Article By : Patrick Mansfield | U.S. Consumer Finance
Payback Playback Plan
WASHINGTON, D.C. — Recently, the Consumer Financial Protection Bureau (CFPB) released the Student Loan Payback Playbook. This document contains a series of prototype disclosures that suggest and outline affordable pathways that borrowers can utilize to relieve student loan debt stress.

The playbook shares information about repayment options from loan servicers available to any students in need of an affordable monthly payment plan they can manage. The Playback Playbook would be provided through a number of channels, including on monthly statements and bills, emails from loan providers or when students log into loan accounts.

CFPB Director Richard Cordray reported, “Millions of consumers needlessly fall behind on their student loan debt, despite their right under federal law to a payment they can afford. The Payback Playbook, which has grown out of our joint work with Illinois Attorney General Lisa Madigan and her colleagues, is designed to help ensure student loan servicers provide personalized information, tailored to the borrower’s individual situation. This will help these borrowers take action, stay on track, and steer clear of financial distress.“ 

Some 43 million people have student loan debt, currently estimated to be in the vicinity of $1.3 trillion. Under programs run by the Department Education, anyone with federal student loan debt can make payments more affordable by allowing borrowers to repay their loans based on income, as opposed to setting payments based on the loan amount. Even as options for repayments expand, the struggle with debt continues to grow among borrowers. It is estimated one out of four borrowers are wrestling with student loan debt.

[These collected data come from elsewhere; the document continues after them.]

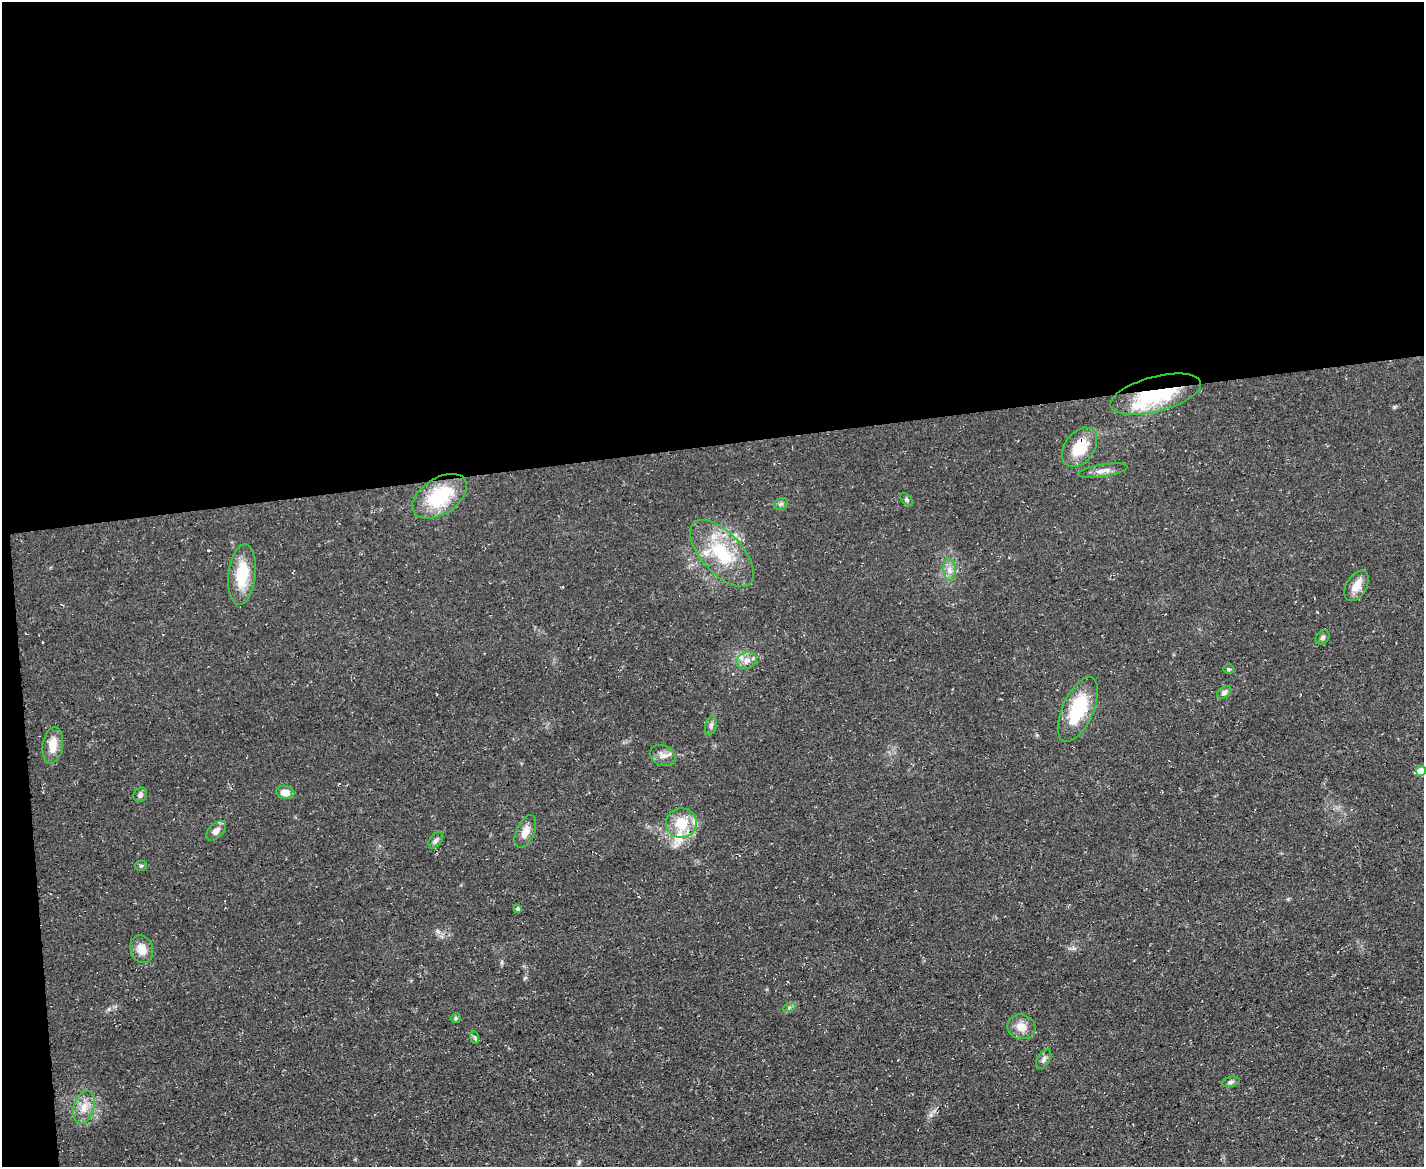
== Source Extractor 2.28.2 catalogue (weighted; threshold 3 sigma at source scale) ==
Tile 1 of 3 x 4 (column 1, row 1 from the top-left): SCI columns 130-1551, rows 3496-4660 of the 4641 x 4660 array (HDU 1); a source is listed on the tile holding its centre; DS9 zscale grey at full resolution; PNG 1426 x 1169 px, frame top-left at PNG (2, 2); each listed source drawn as its Kron ellipse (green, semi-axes under 4 px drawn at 4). Shown black and unused: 39% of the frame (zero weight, under 3 of 4 exposures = <1% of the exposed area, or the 3 px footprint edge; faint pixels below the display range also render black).
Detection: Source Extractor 2.28.2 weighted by HDU 2 'WHT'; one run over the whole footprint, this tile lists its part. Background 0.0603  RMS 0.0071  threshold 0.0321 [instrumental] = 3 sigma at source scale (4.5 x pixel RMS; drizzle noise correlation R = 1.50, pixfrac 1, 0.05/0.05 arcsec/px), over >= 5 px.
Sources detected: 39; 4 inside a brighter listed object's ellipse — not listed separately; the other 35 listed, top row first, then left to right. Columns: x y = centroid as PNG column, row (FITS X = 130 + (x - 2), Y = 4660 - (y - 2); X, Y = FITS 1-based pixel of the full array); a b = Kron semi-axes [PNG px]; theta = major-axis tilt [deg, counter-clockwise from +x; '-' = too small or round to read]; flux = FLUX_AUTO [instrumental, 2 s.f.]
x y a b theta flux
1156 394 46 17 15 60
1080 447 22 14 54 23
1103 471 25 6 9 5.1
439 496 30 18 33 44
906 499 8 5 -46 1.4
781 504 7 5 30 1.7
722 553 41 20 -47 40
949 570 11 6 -86 4
242 574 30 13 84 26
1357 586 16 10 59 8.6
1323 637 8 6 45 1.8
747 660 11 8 22 4.6
1228 669 5 4 - 0.96
1224 692 8 5 37 2.5
1078 709 35 15 66 39
711 726 10 5 75 2.1
53 745 18 10 81 10
663 755 13 10 -25 5.2
1421 771 5 5 - 15
285 792 9 6 -11 6.2
140 795 7 6 - 2.5
681 823 15 15 - 17
216 831 12 7 43 4.7
525 832 17 9 66 6.7
436 840 9 6 51 2.3
141 866 5 5 - 1.1
518 909 3 3 - 3.1
142 949 14 11 -73 8.4
789 1008 6 4 20 1.2
456 1018 5 4 - 1.2
1021 1027 14 12 -15 8.9
474 1037 6 4 -70 1.1
1044 1059 11 6 59 2.4
1231 1082 9 5 14 1.7
84 1107 17 10 75 8.6
Overlapping masked pixels (flux is a lower limit): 2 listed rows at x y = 1156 394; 1080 447
Isophote crosses this tile's border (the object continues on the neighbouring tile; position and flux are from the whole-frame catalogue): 1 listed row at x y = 1421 771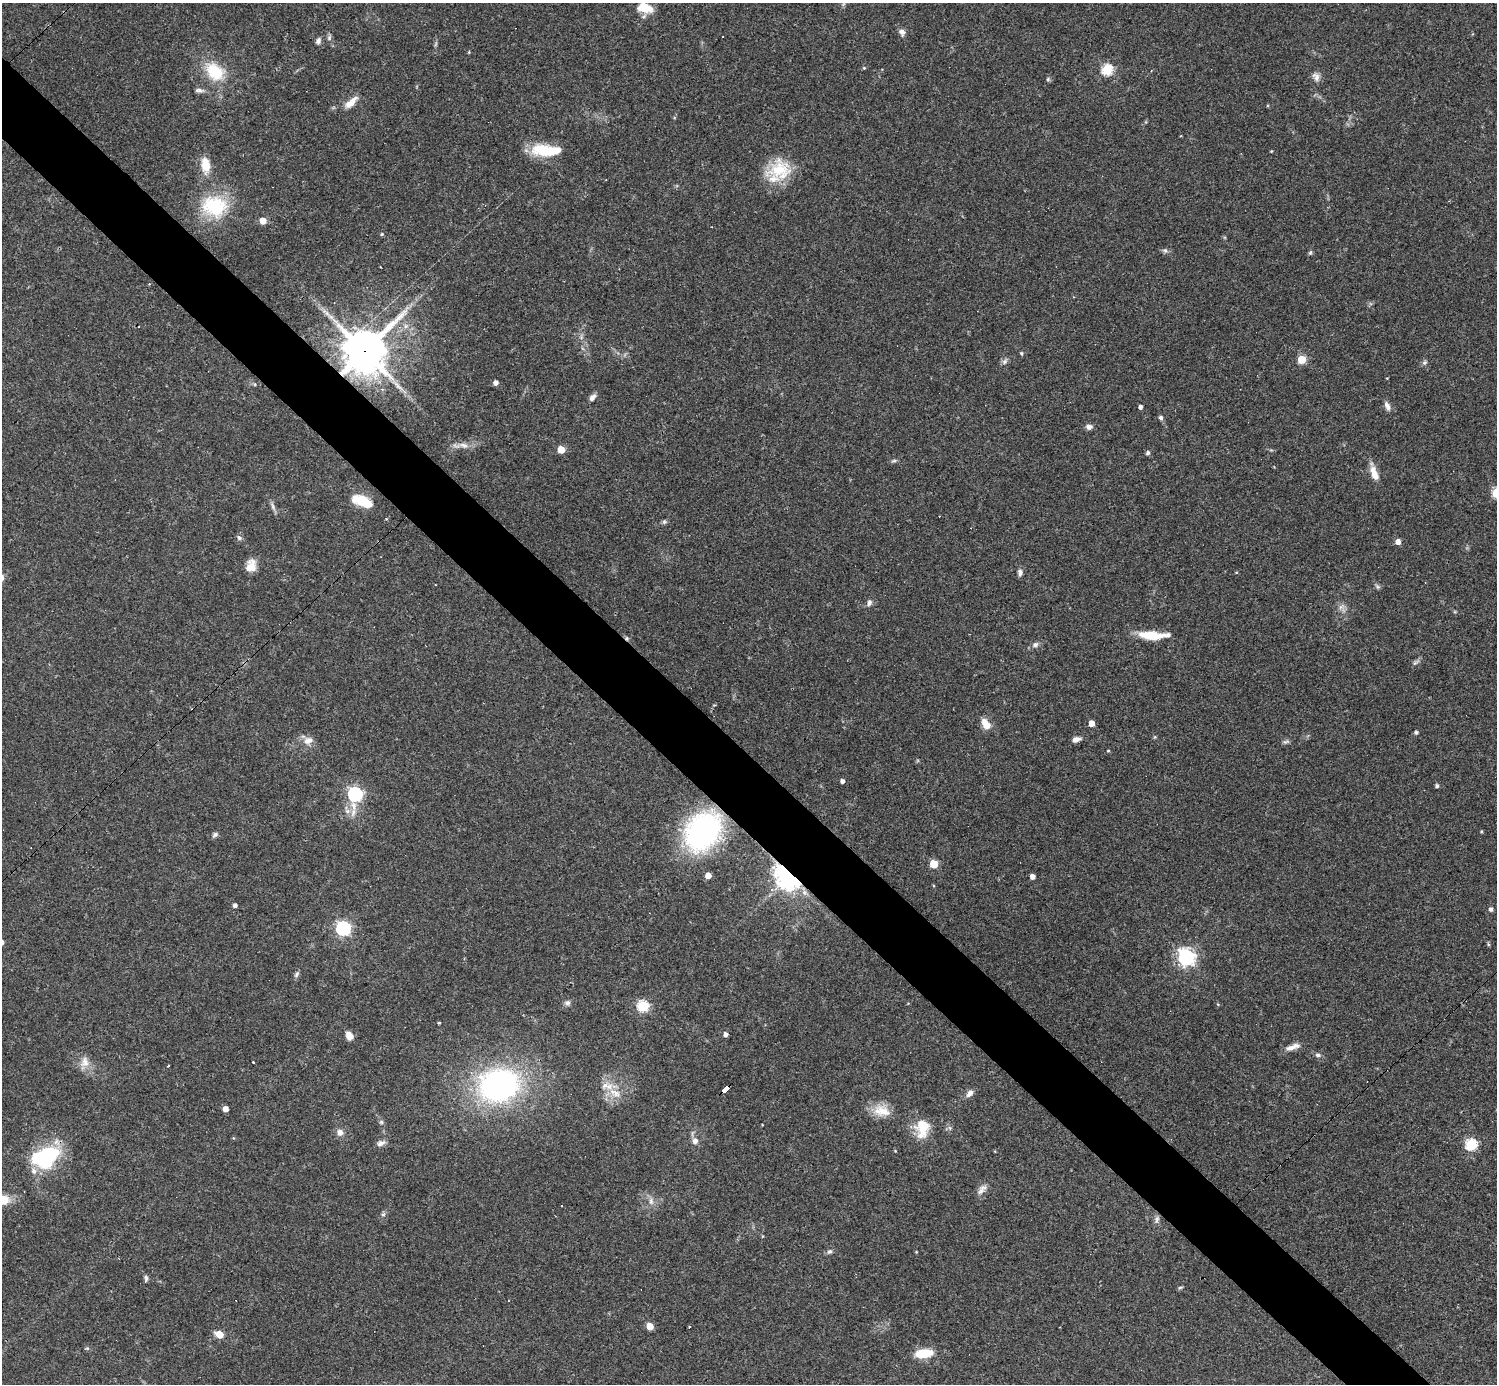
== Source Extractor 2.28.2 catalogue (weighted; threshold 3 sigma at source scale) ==
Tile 11 of 4 x 4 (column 3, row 3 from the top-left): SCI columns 2989-4483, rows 1678-3059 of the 5977 x 5977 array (HDU 1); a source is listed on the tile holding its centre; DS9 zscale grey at full resolution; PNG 1499 x 1386 px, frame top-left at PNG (2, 3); no overlay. Shown black and unused: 5% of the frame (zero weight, under 3 of 4 exposures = <1% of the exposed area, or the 3 px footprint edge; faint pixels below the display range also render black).
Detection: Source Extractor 2.28.2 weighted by HDU 2 'WHT'; one run over the whole footprint, this tile lists its part. Background 0.0358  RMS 0.0044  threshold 0.0196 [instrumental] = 3 sigma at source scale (4.5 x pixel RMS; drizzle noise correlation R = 1.50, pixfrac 1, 0.05/0.05 arcsec/px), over >= 5 px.
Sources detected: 131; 1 too faint to see at this stretch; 3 inside a brighter object's white glare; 5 cosmic-ray / hot-pixel residue — not listed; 4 inside a brighter listed object's ellipse — not listed separately; the other 118 listed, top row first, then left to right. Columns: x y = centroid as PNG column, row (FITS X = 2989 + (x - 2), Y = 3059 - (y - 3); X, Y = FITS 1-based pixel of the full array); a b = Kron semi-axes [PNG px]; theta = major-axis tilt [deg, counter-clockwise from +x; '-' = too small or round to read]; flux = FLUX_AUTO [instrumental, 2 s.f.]
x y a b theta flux
645 8 18 11 -15 8.3
902 32 8 7 - 2.2
329 38 8 6 75 1.1
318 41 8 6 66 1.5
469 52 5 3 - 0.36
864 68 4 4 - 0.55
1107 70 5 5 - 42
215 72 22 16 -41 19
1316 77 12 9 -57 2.4
1048 79 5 5 - 0.74
199 90 12 6 -5 1.6
351 102 19 8 43 4.7
552 151 36 11 5 15
1271 151 4 3 - 0.34
205 165 20 11 -84 7.4
780 170 31 27 5 19
214 206 32 26 -9 28
263 221 5 5 - 6.4
382 234 5 4 - 0.55
1165 250 7 6 - 1.1
1310 252 7 5 62 0.75
406 326 7 6 - 1.5
581 337 5 5 - 0.96
364 351 14 13 - 1800
1021 353 5 4 - 0.6
1302 359 5 5 - 19
1005 361 9 7 55 1.5
1424 362 7 6 - 1
496 383 4 4 - 2.3
592 397 10 6 50 1.9
1387 406 12 6 -63 2.2
1140 407 4 4 - 1.6
1161 417 6 5 - 1.1
1089 427 8 6 -1 1.9
463 445 18 7 -11 3.4
561 449 5 5 - 11
1148 453 5 5 - 1.1
894 461 8 5 25 0.84
1374 473 19 7 -70 6
362 500 21 11 -13 12
273 506 14 4 -67 1.7
386 519 4 3 - 0.51
664 522 7 6 - 0.88
239 538 7 6 - 1.2
1398 542 5 4 - 3.7
251 566 16 12 75 5.1
1020 572 9 6 -88 1.6
435 585 3 2 - 0.61
1377 587 8 5 -52 0.92
869 603 10 6 60 1.6
1342 608 16 9 -64 2.8
1153 636 21 9 -5 12
1035 645 9 7 17 1.7
1416 662 11 5 36 1.2
1091 723 5 4 - 5.3
986 724 16 9 -60 4.5
1416 732 4 4 - 1
1076 739 9 5 13 2.6
308 740 14 10 15 3.6
1286 742 10 5 11 1
1108 751 4 3 - 0.47
842 781 4 4 - 1.6
1437 786 4 4 - 0.84
355 794 8 6 85 110
702 831 33 23 50 110
1481 832 4 3 - 0.48
215 835 8 6 34 1.2
934 864 5 5 - 19
708 875 5 4 - 5.1
789 876 9 7 -45 530
1032 876 4 4 - 2.8
771 890 6 5 - 1.2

This despite many income-driven repayment options.

Based on a recent government audit, it is believed 70 percent of borrowers of defaulted direct federal loans have incomes that qualify for reduced monthly student loan debt payments. But an unsettling majority of borrowers struggle needlessly. These findings illustrate what is likely the biggest problem: borrowers are not getting the information they need about repayment options or could be encountering obstacles that prevent them from attempting to enroll in programs.

The Prototype Student Loan Payback Playbook:

The prototype playbook wants to educate borrowers on repayment options for managing their loan payments through the dozen of available plans. It will present borrowers with three personalized payment options. The CFPB currently plans to make sure any borrower who has missed a payment or is at risk of default will get a copy of the playbook with options and simply written instructions that describe how to lower payments.

Among the options will be:

Requiring lenders and servicers to provide borrowers with personalized information tailored to circumstances based on different payment plans. Info would include number of payments over the term of the loan, monthly payment amounts and would payments change over time.

The Payback Playbook would avoid the confusing fine print that most borrowers pay little attention to anyway. It would use straightforward, clear content that simplifies different plans, picking the best for their specific situation and demonstrating how to manage payments effectively.

The playbook would be revised to keep up-to-date information. Borrowers would know of plan changes, including length of time before the loan is paid off or forgiven.

The playbook is available online. 

The Consumer Financial Protection Bureau is also soliciting public feedback on the prototype until June 12, 2016. Over the next few months, expect the Board of Education to finalize the prototype's disclosures, utilize public feedback and ensure loan servicers get the finalized version to borrowers.